Georges Bataille – Madame Edwarda

« De mon hébétude, une voix, trop humaine, me tira. La voix de Mme Edwarda, comme son corps gracile, était obscène :
– Tu veux voir mes guenilles ? disait-elle
Les deux mains agrippées à la table, je me tournai vers elle. Assise, elle maintenait haute une jambe écartée : pour mieux ouvrir la fente, elle achevait de tirer la peau des deux mains. Ainsi les « guenilles » d’Edwarda me regardaient, velues et roses, pleines de vie comme une pieuvre répugnante. Je balbutiai doucement :
– Pourquoi fais-tu cela ?
– Tu vois, dit-elle, je suis DIEU…
– Je suis fou…
– Mais non, tu dois regarder : regarde !
Sa voix rauque s’adoucit, elle se fit presque enfantine pour me dire avec lassitude, avec le sourire infini de l’abandon : « Comme j’ai joui ! »

Mais elle avait maintenu sa position provocante.
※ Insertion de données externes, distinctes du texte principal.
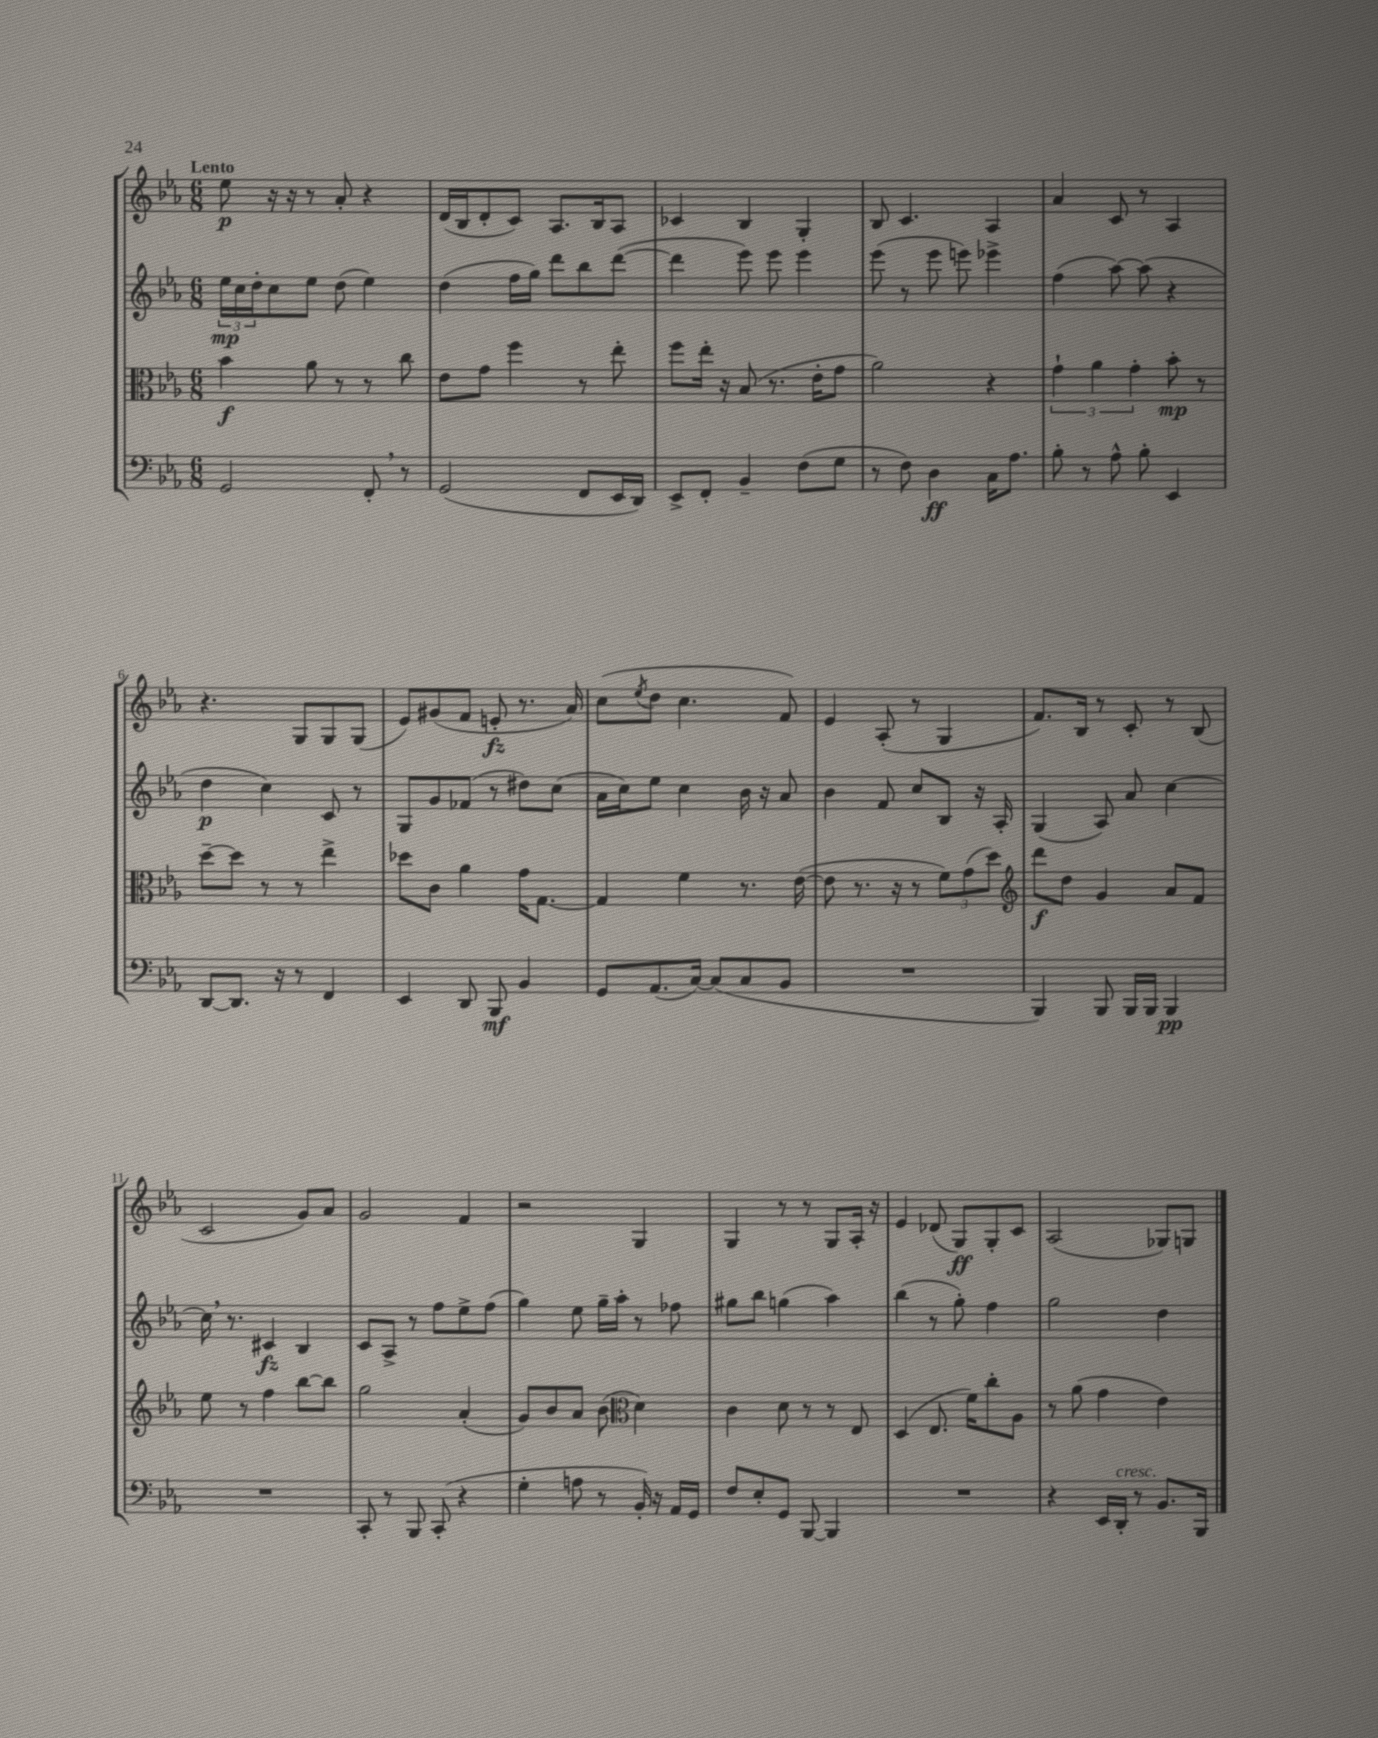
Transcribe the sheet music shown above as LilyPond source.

<<
\new StaffGroup <<
\new Staff = "s0" {
    \clef treble \key ees \major \numericTimeSignature \time 6/8 \tempo "Lento"
    ees''8\p r16 r16 r8 aes'8-. r4 |
    d'16( bes16 d'8-. c'8) aes8. bes16 aes8 |
    ces'4 bes4 g4-. |
    bes8 c'4. aes4 |
    aes'4 c'8 r8 aes4 |
    r4. g8 g8 g8( |
    ees'8) gis'8( f'8 e'8-.\fz r8. aes'16) |
    c''8( \acciaccatura { ees''8 } d''8 c''4. f'8) |
    ees'4 aes8-.( r8 g4 |
    f'8.) bes16 r8 c'8-. r8 bes8( |
    c'2 g'8) aes'8 |
    g'2 f'4 |
    r2 g4 |
    g4 r8 r8 g8 aes16-. r16 |
    ees'4 des'8( g8\ff) g8-. c'8 |
    aes2( ges8) g8 \bar "|." |
}
\new Staff = "s1" {
    \clef treble \key ees \major \numericTimeSignature \time 6/8
    \tuplet 3/2 { ees''16\mp c''16 d''16-. } c''8 ees''8 d''8( ees''4) |
    d''4( f''16 g''16) d'''8 bes''8 d'''8~( |
    d'''4 ees'''8) ees'''8 ees'''4 |
    ees'''8( r8 ees'''8 e'''8) ees'''4-> |
    f''4( aes''8~) aes''8( r4 |
    d''4\p c''4) c'8 r8 |
    g8 g'8 fes'8( r8 dis''8) c''8( |
    aes'16 c''16) ees''8 c''4 bes'16 r16 aes'8 |
    bes'4 f'8 c''8 bes8 r16 aes16-. |
    g4( aes8) aes'8 c''4~ |
    c''16 \breathe r8. cis'4\fz bes4 |
    c'8 aes8-> r8 f''8 ees''8-> f''8( |
    g''4) ees''8 g''16-- aes''16-. r8 fes''8 |
    gis''8 bes''8 g''4( aes''4) |
    bes''4( r8 g''8-.) f''4 |
    g''2 d''4 \bar "|." |
}
\new Staff = "s2" {
    \clef alto \key ees \major \numericTimeSignature \time 6/8
    bes'4\f aes'8 r8 r8 c''8 |
    ees'8 g'8 f''4 r8 ees''8-. |
    f''8 ees''16-. r16 bes8( r8. ees'16-. g'8 |
    aes'2) r4 |
    \tuplet 3/2 { g'4-! aes'4 g'4-. } bes'8-.\mp r8 |
    d''8~-- d''8 r8 r8 ees''4-> |
    des''8 c'8 aes'4 g'16 g8.~ |
    g4 f'4 r8. ees'16~( |
    ees'8 r8. r16 r8 \tuplet 3/2 { f'8) g'8( d''8) } |
    \clef treble d'''8\f d''8 g'4 aes'8 f'8 |
    ees''8 r8 f''4 bes''8~ bes''8 |
    g''2 aes'4-.( |
    g'8) bes'8 aes'8 bes'8( \clef alto d'4) |
    c'4 d'8 r8 r8 ees8 |
    d4( ees8. f'16) c''8-. aes8 |
    r8 aes'8( g'4 ees'4) \bar "|." |
}
\new Staff = "s3" {
    \clef bass \key ees \major \numericTimeSignature \time 6/8
    g,2 f,8-. \breathe r8 |
    g,2( f,8 ees,16 d,16) |
    ees,8-> f,8-. bes,4-- f8( g8 |
    r8 f8) d4\ff c16 aes8. |
    bes8-. r8 aes8-^ bes8-. ees,4 |
    d,8~ d,8. r16 r8 f,4 |
    ees,4 d,8 bes,,8\mf bes,4 |
    g,8 aes,8.( c16~) c8( c8 bes,8 |
    R2. |
    bes,,4) bes,,8 bes,,16 bes,,16 bes,,4\pp |
    R2. |
    c,8-. r8 bes,,8 c,8-.( r4 |
    g4-. a8 r8 bes,16-.) r16 aes,16 g,16 |
    f8 ees8-. g,8 bes,,8~ bes,,4 |
    R2. |
    r4 ees,16 d,16-.^\markup { \italic "cresc." } r8 bes,8. bes,,16 \bar "|." |
}
>>
>>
Elle ordonna :
– Embrasse !
– Mais…, protestai-je, devant les autres ?
– Bien sûr !
Je tremblais : je la regardais, immobile, elle me souriait si doucement que je tremblais. Enfin, je m’agenouillai, je titubai, et je posai mes lèvres sur la plaie vive. Sa cuisse me caressa mon oreille : il me sembla entendre un bruit de houle, on entend le même bruit en appliquant l’oreille à de grandes coquilles. Dans l’absurdité du bordel et dans la confusion qui m’entourait (il me semble avoir étouffé, j’étais rouge, je suais), je restai suspendu étrangement, comme si Edwarda et moi nous étions perdus dans une nuit de vent devant la mer. »
Georges Bataille ( sous le pseudonyme de Pierre Angélique) – Madame Edwarda (extrait)   (Édition du Solitaire [Robert Chatté], 1937 [1941] ; nouvelle version revue par l’auteur, et enrichie de trente gravures par Jean Perdu (Chez le Solitaire [Georges Blaizot], 1942 ; préface de Georges Bataille, Jean-Jacques Pauvert, 1956).